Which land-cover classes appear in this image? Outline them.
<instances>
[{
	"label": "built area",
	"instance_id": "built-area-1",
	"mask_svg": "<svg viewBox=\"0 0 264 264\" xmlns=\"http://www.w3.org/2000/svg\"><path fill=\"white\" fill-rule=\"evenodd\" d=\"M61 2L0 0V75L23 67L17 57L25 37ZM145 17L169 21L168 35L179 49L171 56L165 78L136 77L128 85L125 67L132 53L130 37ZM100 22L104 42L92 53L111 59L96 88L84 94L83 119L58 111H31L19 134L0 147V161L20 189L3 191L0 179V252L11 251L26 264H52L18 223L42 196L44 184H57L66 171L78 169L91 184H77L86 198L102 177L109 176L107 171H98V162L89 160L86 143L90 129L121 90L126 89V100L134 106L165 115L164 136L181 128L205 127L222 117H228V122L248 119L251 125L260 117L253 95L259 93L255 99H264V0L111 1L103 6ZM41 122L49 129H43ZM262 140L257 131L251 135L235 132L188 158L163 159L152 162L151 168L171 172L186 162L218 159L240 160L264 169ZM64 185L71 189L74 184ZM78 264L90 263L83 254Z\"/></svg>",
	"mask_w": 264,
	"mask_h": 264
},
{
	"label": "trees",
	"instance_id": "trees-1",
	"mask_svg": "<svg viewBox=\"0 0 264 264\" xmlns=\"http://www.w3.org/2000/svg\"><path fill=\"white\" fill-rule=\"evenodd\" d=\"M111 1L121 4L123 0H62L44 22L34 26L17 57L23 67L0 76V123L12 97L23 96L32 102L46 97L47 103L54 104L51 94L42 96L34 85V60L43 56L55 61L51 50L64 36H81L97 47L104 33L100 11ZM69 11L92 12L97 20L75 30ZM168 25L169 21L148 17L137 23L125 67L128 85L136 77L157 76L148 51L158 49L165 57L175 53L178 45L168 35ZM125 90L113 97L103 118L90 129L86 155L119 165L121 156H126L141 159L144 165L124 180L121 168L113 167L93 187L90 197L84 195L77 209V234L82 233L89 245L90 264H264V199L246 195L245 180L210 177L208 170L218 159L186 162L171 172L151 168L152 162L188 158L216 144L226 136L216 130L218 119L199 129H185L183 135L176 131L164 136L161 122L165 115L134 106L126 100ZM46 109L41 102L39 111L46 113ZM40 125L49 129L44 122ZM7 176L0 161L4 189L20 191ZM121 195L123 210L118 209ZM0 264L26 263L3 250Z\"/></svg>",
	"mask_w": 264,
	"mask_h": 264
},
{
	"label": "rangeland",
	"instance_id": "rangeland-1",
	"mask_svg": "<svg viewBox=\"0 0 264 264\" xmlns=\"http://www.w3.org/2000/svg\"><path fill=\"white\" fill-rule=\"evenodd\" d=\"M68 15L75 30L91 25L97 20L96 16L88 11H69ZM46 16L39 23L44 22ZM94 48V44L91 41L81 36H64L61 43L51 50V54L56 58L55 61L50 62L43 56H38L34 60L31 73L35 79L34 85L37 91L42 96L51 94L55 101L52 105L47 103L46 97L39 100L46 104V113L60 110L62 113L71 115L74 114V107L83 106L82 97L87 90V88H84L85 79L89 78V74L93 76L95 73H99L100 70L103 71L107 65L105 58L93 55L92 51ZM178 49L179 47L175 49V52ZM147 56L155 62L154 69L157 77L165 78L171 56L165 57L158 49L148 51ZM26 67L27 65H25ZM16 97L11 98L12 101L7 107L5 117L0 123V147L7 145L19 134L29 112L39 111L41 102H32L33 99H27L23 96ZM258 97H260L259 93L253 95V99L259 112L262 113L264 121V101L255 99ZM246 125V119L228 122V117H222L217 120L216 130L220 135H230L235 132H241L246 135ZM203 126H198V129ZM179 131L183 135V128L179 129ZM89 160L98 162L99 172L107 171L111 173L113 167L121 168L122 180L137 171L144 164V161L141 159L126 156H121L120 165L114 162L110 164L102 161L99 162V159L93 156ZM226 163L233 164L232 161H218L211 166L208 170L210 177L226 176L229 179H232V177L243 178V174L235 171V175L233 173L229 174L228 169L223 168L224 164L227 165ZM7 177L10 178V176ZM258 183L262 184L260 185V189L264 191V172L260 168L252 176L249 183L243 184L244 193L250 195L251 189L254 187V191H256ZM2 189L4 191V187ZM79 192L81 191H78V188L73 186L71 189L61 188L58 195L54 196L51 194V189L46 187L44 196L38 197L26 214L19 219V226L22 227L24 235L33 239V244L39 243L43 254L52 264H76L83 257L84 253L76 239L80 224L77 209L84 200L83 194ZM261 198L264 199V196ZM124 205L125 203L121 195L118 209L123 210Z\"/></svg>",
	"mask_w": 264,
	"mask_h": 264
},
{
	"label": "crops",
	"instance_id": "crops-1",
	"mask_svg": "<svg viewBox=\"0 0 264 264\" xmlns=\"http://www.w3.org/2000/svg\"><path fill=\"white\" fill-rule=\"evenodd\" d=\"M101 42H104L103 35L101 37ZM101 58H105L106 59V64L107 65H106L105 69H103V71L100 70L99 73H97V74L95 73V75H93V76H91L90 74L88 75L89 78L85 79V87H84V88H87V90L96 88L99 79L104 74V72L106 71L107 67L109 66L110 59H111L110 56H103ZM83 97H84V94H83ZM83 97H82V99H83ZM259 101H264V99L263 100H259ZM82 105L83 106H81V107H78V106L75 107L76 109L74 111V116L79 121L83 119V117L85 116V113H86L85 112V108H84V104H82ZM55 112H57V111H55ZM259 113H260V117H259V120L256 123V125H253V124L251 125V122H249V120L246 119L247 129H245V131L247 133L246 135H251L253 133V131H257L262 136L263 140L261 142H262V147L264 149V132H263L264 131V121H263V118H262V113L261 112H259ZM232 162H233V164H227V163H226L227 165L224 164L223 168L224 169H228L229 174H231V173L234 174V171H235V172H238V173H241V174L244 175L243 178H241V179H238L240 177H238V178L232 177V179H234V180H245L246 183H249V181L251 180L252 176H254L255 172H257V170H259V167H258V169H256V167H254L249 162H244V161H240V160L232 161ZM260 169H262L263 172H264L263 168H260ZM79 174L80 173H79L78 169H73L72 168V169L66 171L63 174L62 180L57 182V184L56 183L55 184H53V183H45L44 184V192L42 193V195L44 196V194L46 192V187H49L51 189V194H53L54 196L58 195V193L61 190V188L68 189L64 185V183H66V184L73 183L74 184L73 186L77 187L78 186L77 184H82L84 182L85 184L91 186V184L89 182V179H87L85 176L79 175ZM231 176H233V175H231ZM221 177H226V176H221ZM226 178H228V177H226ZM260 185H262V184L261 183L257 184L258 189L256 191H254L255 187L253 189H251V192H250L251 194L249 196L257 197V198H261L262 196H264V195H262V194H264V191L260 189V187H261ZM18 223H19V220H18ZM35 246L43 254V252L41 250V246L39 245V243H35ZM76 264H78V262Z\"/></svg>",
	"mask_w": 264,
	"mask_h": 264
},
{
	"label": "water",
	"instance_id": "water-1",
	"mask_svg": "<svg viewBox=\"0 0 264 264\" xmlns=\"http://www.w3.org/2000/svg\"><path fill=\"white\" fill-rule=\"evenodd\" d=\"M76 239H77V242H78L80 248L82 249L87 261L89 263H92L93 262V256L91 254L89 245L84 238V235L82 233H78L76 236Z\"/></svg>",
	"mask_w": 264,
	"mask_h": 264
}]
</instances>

- Challenge
Write the listing out again, exactly as shown above.

- Exercise solution
Which land-cover classes appear in this image? Outline them.
<instances>
[{
	"label": "built area",
	"instance_id": "built-area-1",
	"mask_svg": "<svg viewBox=\"0 0 264 264\" xmlns=\"http://www.w3.org/2000/svg\"><path fill=\"white\" fill-rule=\"evenodd\" d=\"M61 2L0 0V75L23 67L17 57L25 37ZM145 17L169 21L168 35L179 49L171 56L165 78L136 77L128 85L125 67L132 53L130 37ZM100 22L104 42L92 53L111 59L96 88L84 94L83 119L58 111H31L19 134L0 147V161L20 189L3 191L0 179V252L11 251L26 264H52L18 223L42 196L44 184H57L66 171L78 169L91 184H77L86 198L102 177L109 176L107 171H98V162L89 160L86 143L90 129L121 90L126 89V100L134 106L165 115L164 136L181 128L205 127L222 117H228V122L248 119L251 125L260 117L253 95L259 93L255 99H264V0L111 1L103 6ZM41 122L49 129H43ZM262 140L257 131L251 135L235 132L188 158L163 159L152 162L151 168L171 172L186 162L218 159L240 160L264 169ZM64 185L71 189L74 184ZM78 264L90 263L83 254Z\"/></svg>",
	"mask_w": 264,
	"mask_h": 264
},
{
	"label": "trees",
	"instance_id": "trees-1",
	"mask_svg": "<svg viewBox=\"0 0 264 264\" xmlns=\"http://www.w3.org/2000/svg\"><path fill=\"white\" fill-rule=\"evenodd\" d=\"M111 1L121 4L123 0H62L44 22L34 26L17 57L23 67L0 76V123L12 97L23 96L32 102L46 97L47 103L54 104L51 94L42 96L34 85V60L43 56L55 61L51 50L64 36H81L97 47L104 33L100 11ZM69 11L92 12L97 20L75 30ZM168 25L169 21L148 17L137 23L125 67L128 85L136 77L157 76L148 51L158 49L165 57L175 53L178 45L168 35ZM125 90L113 97L103 118L90 129L86 155L119 165L121 156H126L141 159L144 165L124 180L121 168L113 167L93 187L90 197L84 195L77 209V234L82 233L89 245L90 264H264V199L246 195L245 180L210 177L208 170L218 159L186 162L171 172L151 168L152 162L188 158L216 144L226 136L216 130L218 119L199 129H185L183 135L176 131L164 136L161 122L165 115L134 106L126 100ZM46 109L41 102L39 111L46 113ZM40 125L49 129L44 122ZM7 176L0 161L4 189L20 191ZM121 195L123 210L118 209ZM0 264L26 263L3 250Z\"/></svg>",
	"mask_w": 264,
	"mask_h": 264
},
{
	"label": "rangeland",
	"instance_id": "rangeland-1",
	"mask_svg": "<svg viewBox=\"0 0 264 264\" xmlns=\"http://www.w3.org/2000/svg\"><path fill=\"white\" fill-rule=\"evenodd\" d=\"M68 15L75 30L91 25L97 20L96 16L88 11H69ZM46 16L39 23L44 22ZM94 48V44L91 41L81 36H64L61 43L51 50V54L56 58L55 61L50 62L43 56H38L34 60L31 73L35 79L34 85L37 91L42 96L51 94L55 101L52 105L47 103L46 97L39 100L46 104V113L60 110L62 113L71 115L74 114V107L83 106L82 97L87 90V88H84L85 79L89 78V74L93 76L95 73H99L100 70L103 71L107 65L105 58L93 55L92 51ZM178 49L179 47L175 49V52ZM147 56L155 62L154 69L157 77L165 78L171 56L165 57L158 49L148 51ZM26 67L27 65H25ZM16 97L11 98L12 101L7 107L5 117L0 123V147L7 145L19 134L29 112L39 111L41 102H32L33 99H27L23 96ZM258 97H260L259 93L253 95V99L259 112L262 113L264 121V101L255 99ZM246 125V119L228 122V117H222L217 120L216 130L220 135H230L235 132H241L246 135ZM203 126H198V129ZM179 131L183 135V128L179 129ZM89 160L98 162L99 172L107 171L111 173L113 167L121 168L122 180L137 171L144 164V161L141 159L126 156H121L120 165L114 162L110 164L102 161L99 162V159L93 156ZM226 163L233 164L232 161H218L211 166L208 170L210 177L226 176L229 179H232V177L243 178V174L235 171V175L233 173L229 174L228 169L223 168L224 164L227 165ZM7 177L10 178V176ZM258 183L262 184L260 185V189L264 191V172L260 168L252 176L249 183L243 184L244 193L250 195L251 189L254 187V191H256ZM2 189L4 191V187ZM79 192L81 191H78V188L73 186L71 189L61 188L58 195L54 196L51 194V189L46 187L44 196L38 197L26 214L19 219V226L22 227L24 235L33 239V244L39 243L43 254L52 264H76L83 257L84 253L76 239L80 224L77 209L84 200L83 194ZM261 198L264 199V196ZM124 205L125 203L121 195L118 209L123 210Z\"/></svg>",
	"mask_w": 264,
	"mask_h": 264
},
{
	"label": "crops",
	"instance_id": "crops-1",
	"mask_svg": "<svg viewBox=\"0 0 264 264\" xmlns=\"http://www.w3.org/2000/svg\"><path fill=\"white\" fill-rule=\"evenodd\" d=\"M101 42H104L103 35L101 37ZM101 58H105L106 59V64L107 65H106L105 69H103V71L100 70L99 73H97V74L95 73V75H93V76H91L90 74L88 75L89 78L85 79V87H84V88H87V90L96 88L99 79L104 74V72L106 71L107 67L109 66L110 59H111L110 56H103ZM83 97H84V94H83ZM83 97H82V99H83ZM259 101H264V99L263 100H259ZM82 105L83 106H81V107H78V106L75 107L76 109L74 111V116L79 121L83 119V117L85 116V113H86L85 112V108H84V104H82ZM55 112H57V111H55ZM259 113H260V117H259V120L256 123V125H253V124L251 125V122H249V120L246 119L247 129H245V131L247 133L246 135H251L253 133V131H257L262 136L263 140L261 142H262V147L264 149V132H263L264 131V121H263V118H262V113L261 112H259ZM232 162H233V164H227V163H226L227 165L224 164L223 168L224 169H228L229 174H231V173L234 174V171H235V172H238V173H241V174L244 175L243 178H241V179H238L240 177H238V178L232 177V179H234V180H245L246 183H249V181L251 180L252 176H254L255 172H257V170H259V167H258V169H256V167H254L249 162H244V161H240V160L232 161ZM260 169H262L263 172H264L263 168H260ZM79 174L80 173H79L78 169H73L72 168V169L66 171L63 174L62 180L57 182V184L56 183L55 184H53V183H45L44 184V192L42 193V195L44 196V194L46 192V187H49L51 189V194H53L54 196L58 195V193L61 190V188L68 189L64 185V183H66V184L73 183L74 184L73 186L77 187L78 186L77 184H82L84 182L85 184L91 186V184L89 182V179H87L85 176L79 175ZM231 176H233V175H231ZM221 177H226V176H221ZM226 178H228V177H226ZM260 185H262V184L261 183L257 184L258 189L256 191H254L255 187L253 189H251V192H250L251 194L249 196L257 197V198H261L262 196H264V195H262V194H264V191L260 189V187H261ZM18 223H19V220H18ZM35 246L43 254V252L41 250V246L39 245V243H35ZM76 264H78V262Z\"/></svg>",
	"mask_w": 264,
	"mask_h": 264
},
{
	"label": "water",
	"instance_id": "water-1",
	"mask_svg": "<svg viewBox=\"0 0 264 264\" xmlns=\"http://www.w3.org/2000/svg\"><path fill=\"white\" fill-rule=\"evenodd\" d=\"M76 239H77V242H78L80 248L82 249L87 261L89 263H92L93 262V256L91 254L89 245L84 238V235L82 233H78L76 236Z\"/></svg>",
	"mask_w": 264,
	"mask_h": 264
}]
</instances>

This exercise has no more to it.